(Source records)
_ _ _ _ _ _ _

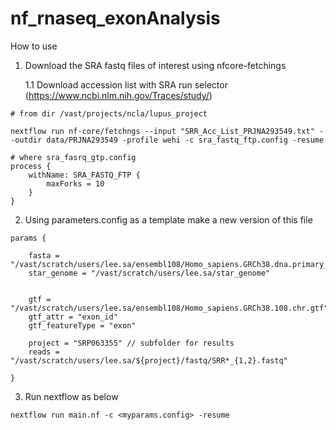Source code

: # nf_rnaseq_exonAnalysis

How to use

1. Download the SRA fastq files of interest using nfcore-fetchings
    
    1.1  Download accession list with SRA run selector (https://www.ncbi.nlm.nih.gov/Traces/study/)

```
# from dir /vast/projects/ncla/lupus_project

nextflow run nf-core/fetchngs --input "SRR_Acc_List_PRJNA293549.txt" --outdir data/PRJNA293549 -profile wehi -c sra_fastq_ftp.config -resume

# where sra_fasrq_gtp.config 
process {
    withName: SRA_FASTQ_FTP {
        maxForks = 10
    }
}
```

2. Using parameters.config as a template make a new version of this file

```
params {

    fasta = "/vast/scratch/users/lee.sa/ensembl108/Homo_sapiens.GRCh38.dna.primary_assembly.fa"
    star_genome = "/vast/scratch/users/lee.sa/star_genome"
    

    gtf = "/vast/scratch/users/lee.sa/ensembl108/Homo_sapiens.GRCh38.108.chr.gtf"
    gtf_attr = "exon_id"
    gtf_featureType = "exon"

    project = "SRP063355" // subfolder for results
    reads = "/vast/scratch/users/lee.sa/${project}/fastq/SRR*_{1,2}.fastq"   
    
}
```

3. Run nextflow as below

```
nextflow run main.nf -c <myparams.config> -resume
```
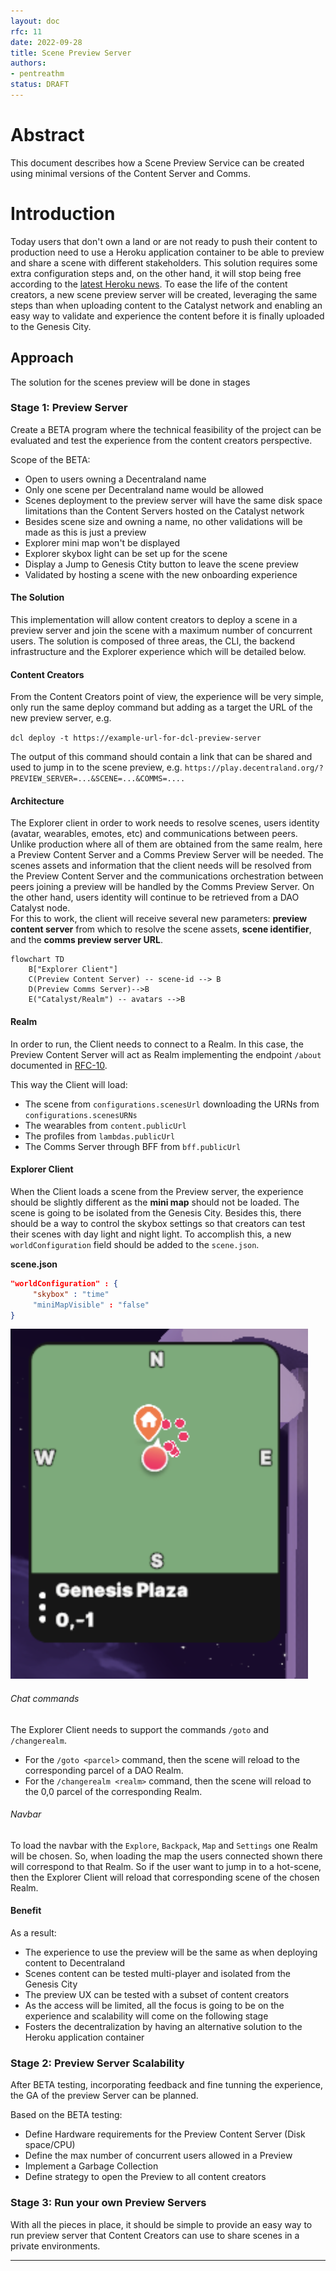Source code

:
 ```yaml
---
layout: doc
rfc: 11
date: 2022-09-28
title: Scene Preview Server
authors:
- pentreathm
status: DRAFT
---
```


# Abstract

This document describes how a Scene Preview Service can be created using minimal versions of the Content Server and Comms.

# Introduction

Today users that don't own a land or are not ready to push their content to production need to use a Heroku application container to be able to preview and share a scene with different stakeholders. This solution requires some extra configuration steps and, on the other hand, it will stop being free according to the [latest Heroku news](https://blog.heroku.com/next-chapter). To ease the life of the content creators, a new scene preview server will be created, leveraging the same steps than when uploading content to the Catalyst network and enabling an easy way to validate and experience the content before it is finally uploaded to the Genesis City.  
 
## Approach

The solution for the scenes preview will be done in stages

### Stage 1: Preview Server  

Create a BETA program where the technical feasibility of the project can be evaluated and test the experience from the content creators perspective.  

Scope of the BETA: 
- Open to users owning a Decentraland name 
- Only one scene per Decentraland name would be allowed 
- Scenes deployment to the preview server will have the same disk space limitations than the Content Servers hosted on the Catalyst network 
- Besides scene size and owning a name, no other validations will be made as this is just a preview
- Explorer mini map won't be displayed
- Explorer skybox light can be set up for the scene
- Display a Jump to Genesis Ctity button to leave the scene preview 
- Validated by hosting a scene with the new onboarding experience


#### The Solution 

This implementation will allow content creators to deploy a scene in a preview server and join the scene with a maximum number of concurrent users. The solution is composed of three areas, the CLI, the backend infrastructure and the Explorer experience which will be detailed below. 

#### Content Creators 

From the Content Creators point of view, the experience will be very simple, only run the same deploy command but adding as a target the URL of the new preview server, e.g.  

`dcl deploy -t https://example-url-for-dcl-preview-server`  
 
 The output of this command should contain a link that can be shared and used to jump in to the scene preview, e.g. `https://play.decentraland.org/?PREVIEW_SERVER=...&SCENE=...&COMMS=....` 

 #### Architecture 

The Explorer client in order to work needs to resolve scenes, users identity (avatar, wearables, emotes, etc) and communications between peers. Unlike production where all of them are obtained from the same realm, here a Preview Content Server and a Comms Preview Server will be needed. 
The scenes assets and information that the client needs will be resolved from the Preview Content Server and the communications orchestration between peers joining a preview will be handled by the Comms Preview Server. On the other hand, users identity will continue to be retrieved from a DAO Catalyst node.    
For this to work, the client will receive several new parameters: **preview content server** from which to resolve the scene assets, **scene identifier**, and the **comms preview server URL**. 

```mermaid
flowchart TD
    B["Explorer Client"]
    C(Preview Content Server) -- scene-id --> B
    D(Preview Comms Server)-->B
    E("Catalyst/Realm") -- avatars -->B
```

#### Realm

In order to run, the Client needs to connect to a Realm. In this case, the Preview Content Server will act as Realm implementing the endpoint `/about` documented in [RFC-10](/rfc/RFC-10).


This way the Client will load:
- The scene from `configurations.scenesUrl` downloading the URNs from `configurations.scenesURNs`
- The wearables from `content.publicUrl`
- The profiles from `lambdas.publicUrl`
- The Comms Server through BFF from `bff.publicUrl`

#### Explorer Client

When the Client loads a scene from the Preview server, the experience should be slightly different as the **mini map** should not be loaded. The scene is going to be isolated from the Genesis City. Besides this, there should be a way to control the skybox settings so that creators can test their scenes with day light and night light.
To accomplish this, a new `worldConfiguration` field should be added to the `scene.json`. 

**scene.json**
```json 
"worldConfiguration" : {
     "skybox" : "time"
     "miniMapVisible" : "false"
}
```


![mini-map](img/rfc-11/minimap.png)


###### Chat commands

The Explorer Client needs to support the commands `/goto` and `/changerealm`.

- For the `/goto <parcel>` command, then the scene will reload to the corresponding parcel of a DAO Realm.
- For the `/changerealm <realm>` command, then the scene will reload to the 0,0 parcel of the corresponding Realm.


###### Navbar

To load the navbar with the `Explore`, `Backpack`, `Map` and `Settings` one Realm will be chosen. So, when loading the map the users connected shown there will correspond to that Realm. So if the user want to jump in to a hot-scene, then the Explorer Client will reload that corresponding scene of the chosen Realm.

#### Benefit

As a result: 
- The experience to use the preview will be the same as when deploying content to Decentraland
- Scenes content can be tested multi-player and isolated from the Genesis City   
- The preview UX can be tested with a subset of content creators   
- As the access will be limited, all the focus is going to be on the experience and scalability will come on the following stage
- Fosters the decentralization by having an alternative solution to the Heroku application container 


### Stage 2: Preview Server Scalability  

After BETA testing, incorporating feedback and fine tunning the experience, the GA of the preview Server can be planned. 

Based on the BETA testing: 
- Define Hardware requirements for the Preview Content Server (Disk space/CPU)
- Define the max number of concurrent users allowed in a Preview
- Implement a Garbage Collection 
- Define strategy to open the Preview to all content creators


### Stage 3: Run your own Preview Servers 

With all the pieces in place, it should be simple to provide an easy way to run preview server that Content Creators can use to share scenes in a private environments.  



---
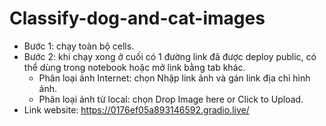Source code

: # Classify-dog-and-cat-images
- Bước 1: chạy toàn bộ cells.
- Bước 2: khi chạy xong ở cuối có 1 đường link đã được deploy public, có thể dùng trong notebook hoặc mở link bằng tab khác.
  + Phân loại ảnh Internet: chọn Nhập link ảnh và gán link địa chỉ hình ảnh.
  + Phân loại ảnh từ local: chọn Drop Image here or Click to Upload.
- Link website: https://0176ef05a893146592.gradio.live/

_ _ _ _ _ _ _

Could you retype every record above exactly, leaving the pictures out?

- [EXERCISE RESPONSE]
Source code

: # nf_rnaseq_exonAnalysis

How to use

1. Download the SRA fastq files of interest using nfcore-fetchings
    
    1.1  Download accession list with SRA run selector (https://www.ncbi.nlm.nih.gov/Traces/study/)

```
# from dir /vast/projects/ncla/lupus_project

nextflow run nf-core/fetchngs --input "SRR_Acc_List_PRJNA293549.txt" --outdir data/PRJNA293549 -profile wehi -c sra_fastq_ftp.config -resume

# where sra_fasrq_gtp.config 
process {
    withName: SRA_FASTQ_FTP {
        maxForks = 10
    }
}
```

2. Using parameters.config as a template make a new version of this file

```
params {

    fasta = "/vast/scratch/users/lee.sa/ensembl108/Homo_sapiens.GRCh38.dna.primary_assembly.fa"
    star_genome = "/vast/scratch/users/lee.sa/star_genome"
    

    gtf = "/vast/scratch/users/lee.sa/ensembl108/Homo_sapiens.GRCh38.108.chr.gtf"
    gtf_attr = "exon_id"
    gtf_featureType = "exon"

    project = "SRP063355" // subfolder for results
    reads = "/vast/scratch/users/lee.sa/${project}/fastq/SRR*_{1,2}.fastq"   
    
}
```

3. Run nextflow as below

```
nextflow run main.nf -c <myparams.config> -resume
```
Source code

:
 ```yaml
---
layout: doc
rfc: 11
date: 2022-09-28
title: Scene Preview Server
authors:
- pentreathm
status: DRAFT
---
```


# Abstract

This document describes how a Scene Preview Service can be created using minimal versions of the Content Server and Comms.

# Introduction

Today users that don't own a land or are not ready to push their content to production need to use a Heroku application container to be able to preview and share a scene with different stakeholders. This solution requires some extra configuration steps and, on the other hand, it will stop being free according to the [latest Heroku news](https://blog.heroku.com/next-chapter). To ease the life of the content creators, a new scene preview server will be created, leveraging the same steps than when uploading content to the Catalyst network and enabling an easy way to validate and experience the content before it is finally uploaded to the Genesis City.  
 
## Approach

The solution for the scenes preview will be done in stages

### Stage 1: Preview Server  

Create a BETA program where the technical feasibility of the project can be evaluated and test the experience from the content creators perspective.  

Scope of the BETA: 
- Open to users owning a Decentraland name 
- Only one scene per Decentraland name would be allowed 
- Scenes deployment to the preview server will have the same disk space limitations than the Content Servers hosted on the Catalyst network 
- Besides scene size and owning a name, no other validations will be made as this is just a preview
- Explorer mini map won't be displayed
- Explorer skybox light can be set up for the scene
- Display a Jump to Genesis Ctity button to leave the scene preview 
- Validated by hosting a scene with the new onboarding experience


#### The Solution 

This implementation will allow content creators to deploy a scene in a preview server and join the scene with a maximum number of concurrent users. The solution is composed of three areas, the CLI, the backend infrastructure and the Explorer experience which will be detailed below. 

#### Content Creators 

From the Content Creators point of view, the experience will be very simple, only run the same deploy command but adding as a target the URL of the new preview server, e.g.  

`dcl deploy -t https://example-url-for-dcl-preview-server`  
 
 The output of this command should contain a link that can be shared and used to jump in to the scene preview, e.g. `https://play.decentraland.org/?PREVIEW_SERVER=...&SCENE=...&COMMS=....` 

 #### Architecture 

The Explorer client in order to work needs to resolve scenes, users identity (avatar, wearables, emotes, etc) and communications between peers. Unlike production where all of them are obtained from the same realm, here a Preview Content Server and a Comms Preview Server will be needed. 
The scenes assets and information that the client needs will be resolved from the Preview Content Server and the communications orchestration between peers joining a preview will be handled by the Comms Preview Server. On the other hand, users identity will continue to be retrieved from a DAO Catalyst node.    
For this to work, the client will receive several new parameters: **preview content server** from which to resolve the scene assets, **scene identifier**, and the **comms preview server URL**. 

```mermaid
flowchart TD
    B["Explorer Client"]
    C(Preview Content Server) -- scene-id --> B
    D(Preview Comms Server)-->B
    E("Catalyst/Realm") -- avatars -->B
```

#### Realm

In order to run, the Client needs to connect to a Realm. In this case, the Preview Content Server will act as Realm implementing the endpoint `/about` documented in [RFC-10](/rfc/RFC-10).


This way the Client will load:
- The scene from `configurations.scenesUrl` downloading the URNs from `configurations.scenesURNs`
- The wearables from `content.publicUrl`
- The profiles from `lambdas.publicUrl`
- The Comms Server through BFF from `bff.publicUrl`

#### Explorer Client

When the Client loads a scene from the Preview server, the experience should be slightly different as the **mini map** should not be loaded. The scene is going to be isolated from the Genesis City. Besides this, there should be a way to control the skybox settings so that creators can test their scenes with day light and night light.
To accomplish this, a new `worldConfiguration` field should be added to the `scene.json`. 

**scene.json**
```json 
"worldConfiguration" : {
     "skybox" : "time"
     "miniMapVisible" : "false"
}
```


![mini-map](img/rfc-11/minimap.png)


###### Chat commands

The Explorer Client needs to support the commands `/goto` and `/changerealm`.

- For the `/goto <parcel>` command, then the scene will reload to the corresponding parcel of a DAO Realm.
- For the `/changerealm <realm>` command, then the scene will reload to the 0,0 parcel of the corresponding Realm.


###### Navbar

To load the navbar with the `Explore`, `Backpack`, `Map` and `Settings` one Realm will be chosen. So, when loading the map the users connected shown there will correspond to that Realm. So if the user want to jump in to a hot-scene, then the Explorer Client will reload that corresponding scene of the chosen Realm.

#### Benefit

As a result: 
- The experience to use the preview will be the same as when deploying content to Decentraland
- Scenes content can be tested multi-player and isolated from the Genesis City   
- The preview UX can be tested with a subset of content creators   
- As the access will be limited, all the focus is going to be on the experience and scalability will come on the following stage
- Fosters the decentralization by having an alternative solution to the Heroku application container 


### Stage 2: Preview Server Scalability  

After BETA testing, incorporating feedback and fine tunning the experience, the GA of the preview Server can be planned. 

Based on the BETA testing: 
- Define Hardware requirements for the Preview Content Server (Disk space/CPU)
- Define the max number of concurrent users allowed in a Preview
- Implement a Garbage Collection 
- Define strategy to open the Preview to all content creators


### Stage 3: Run your own Preview Servers 

With all the pieces in place, it should be simple to provide an easy way to run preview server that Content Creators can use to share scenes in a private environments.  



---
Source code

: # Classify-dog-and-cat-images
- Bước 1: chạy toàn bộ cells.
- Bước 2: khi chạy xong ở cuối có 1 đường link đã được deploy public, có thể dùng trong notebook hoặc mở link bằng tab khác.
  + Phân loại ảnh Internet: chọn Nhập link ảnh và gán link địa chỉ hình ảnh.
  + Phân loại ảnh từ local: chọn Drop Image here or Click to Upload.
- Link website: https://0176ef05a893146592.gradio.live/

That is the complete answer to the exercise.